Newton Raphson Method

The Newton-Raphson method is an iterative algorithm for approaching a real or complex root of a function by solving $ f(x) = 0 $

It is based on a local approximation of $ f $ in the vicinity of a point $ x_n $ via Taylor's series expansion at order 1: $ f(x) \approx f(x_n) + f'(x_n)(x - x_n) $

The iteration formula is: $ x_{n+1} = x_n - \frac{f(x_n)}{f'(x_n)} $

This method is particularly effective for its quadratic convergence under good initial conditions.

The Newton-Raphson method is preferred for several reasons:

— Local quadratic convergence: when the conditions are met, the error asymptotically satisfies $ | \epsilon_{n+1} | \approx C |\epsilon_n|^2 $, which implies an approximate doubling of the number of correct significant figures at each iteration, once sufficiently close to the root.

— Efficiency: in terms of the number of iterations, it surpasses linearly convergent methods such as bisection.

— Analytical precision: it explicitly exploits the information contained in the derivative.

To maximize the chances of convergence:

— Proximity to the root: the closer $ x_0 $ is to a simple root, the more likely quadratic convergence will be.

— Prior bracketing: use a robust method like bisection to isolate a root, then apply Newton's method to speed up convergence.

— Avoid critical areas: if $ f'(x_0) \approx 0 $, the term $ \frac{f(x_0)}{f'(x_0)} $ becomes very large and can cause divergence.

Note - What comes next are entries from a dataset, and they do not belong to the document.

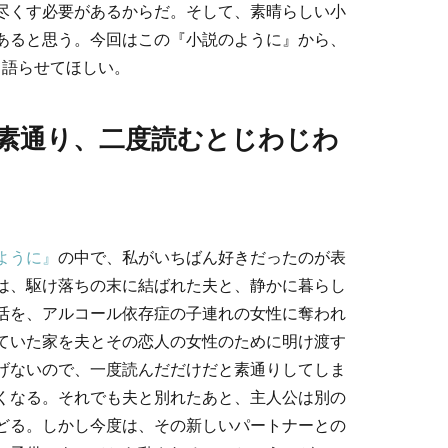
尽くす必要があるからだ。そして、素晴らしい小
あると思う。今回はこの『小説のように』から、
て語らせてほしい。
素通り、二度読むとじわじわ
ように』
の中で、私がいちばん好きだったのが表
は、駆け落ちの末に結ばれた夫と、静かに暮らし
活を、アルコール依存症の子連れの女性に奪われ
ていた家を夫とその恋人の女性のために明け渡す
げないので、一度読んだだけだと素通りしてしま
くなる。それでも夫と別れたあと、主人公は別の
どる。しかし今度は、その新しいパートナーとの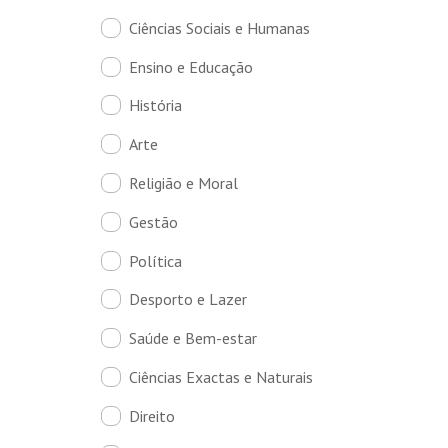
Ciências Sociais e Humanas
Ensino e Educação
História
Arte
Religião e Moral
Gestão
Política
Desporto e Lazer
Saúde e Bem-estar
Ciências Exactas e Naturais
Direito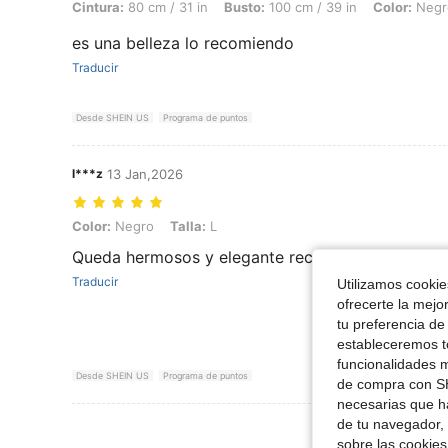
Cintura:
80 cm / 31 in
Busto:
100 cm / 39 in
Color:
Negr
es una belleza lo recomiendo
Traducir
Desde SHEIN US
Programa de puntos
l***z
13 Jan,2026
Color: Negro, Talla: L
Color:
Negro
Talla:
L
Queda hermosos y elegante recondedado 100%, 
Traducir
Utilizamos cookies
ofrecerte la mejo
tu preferencia de
estableceremos to
funcionalidades m
Desde SHEIN US
Programa de puntos
de compra con SH
necesarias que h
de tu navegador, 
Ver Más Re
sobre las cookies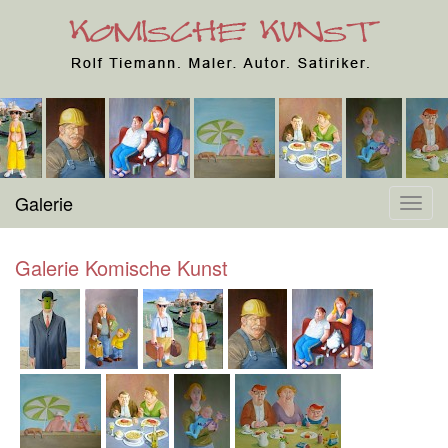
Galerie
Toggl
navig
Galerie Komische Kunst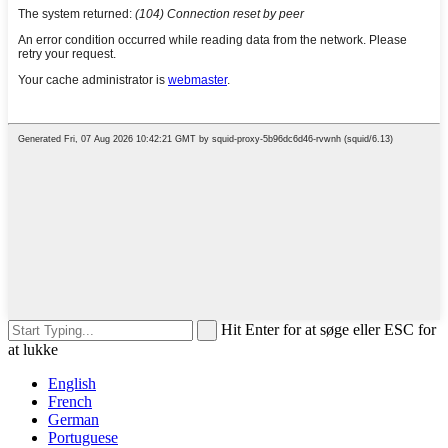
Hit Enter for at søge eller ESC for
at lukke
English
French
German
Portuguese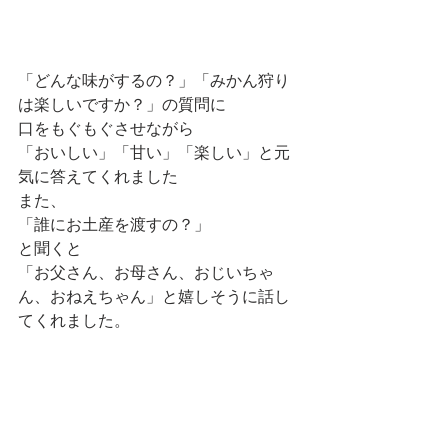
「どんな味がするの？」「みかん狩り
は楽しいですか？」の質問に
口をもぐもぐさせながら
「おいしい」「甘い」「楽しい」と元
気に答えてくれました
また、
「誰にお土産を渡すの？」
と聞くと
「お父さん、お母さん、おじいちゃ
ん、おねえちゃん」と嬉しそうに話し
てくれました。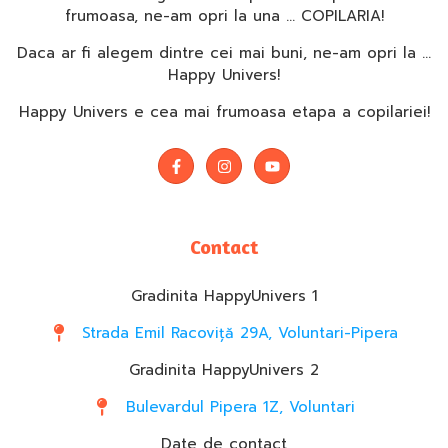
frumoasa, ne-am opri la una … COPILARIA!
Daca ar fi alegem dintre cei mai buni, ne-am opri la …
Happy Univers!
Happy Univers e cea mai frumoasa etapa a copilariei!
Contact
Gradinita HappyUnivers 1
Strada Emil Racoviță 29A, Voluntari-Pipera
Gradinita HappyUnivers 2
Bulevardul Pipera 1Z, Voluntari
Date de contact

The method has several limitations:

— Zero or nearly zero derivative: if $ f'(x_n) = 0 $, the iteration is impossible.

— Sensitivity to initialization: a poor choice of $ x_0 $ can lead to divergence or cycles.

— Non-differentiable functions: the method requires at least local differentiability.

— Multiple roots: if $ r $ has multiplicity $ m > 1 $, convergence becomes only linear.

Applied to complex polynomials, the method defines an iterative dynamics in the complex plane.

Each starting point $ z_0 $ converges to a given root (if convergence occurs). The set of points converging to the same root forms a basin of attraction.

Several alternative methods exist, depending on the context:

— Bisection method: Robust but slow (linear convergence), ideal for bracketing a root.

— Secant method: Less sensitive to $ x_0 $, superlinear convergence, but requires two initial estimates.

— Halley's method: Cubic convergence, but more complex to implement (uses the second derivative).

— Quasi-Newton methods (e.g., BFGS): For nonlinear systems, avoiding the explicit calculation of the Jacobian.

— Fixed-point method: Simple but linear convergence, useful for equations of the form $ x = g(x) $.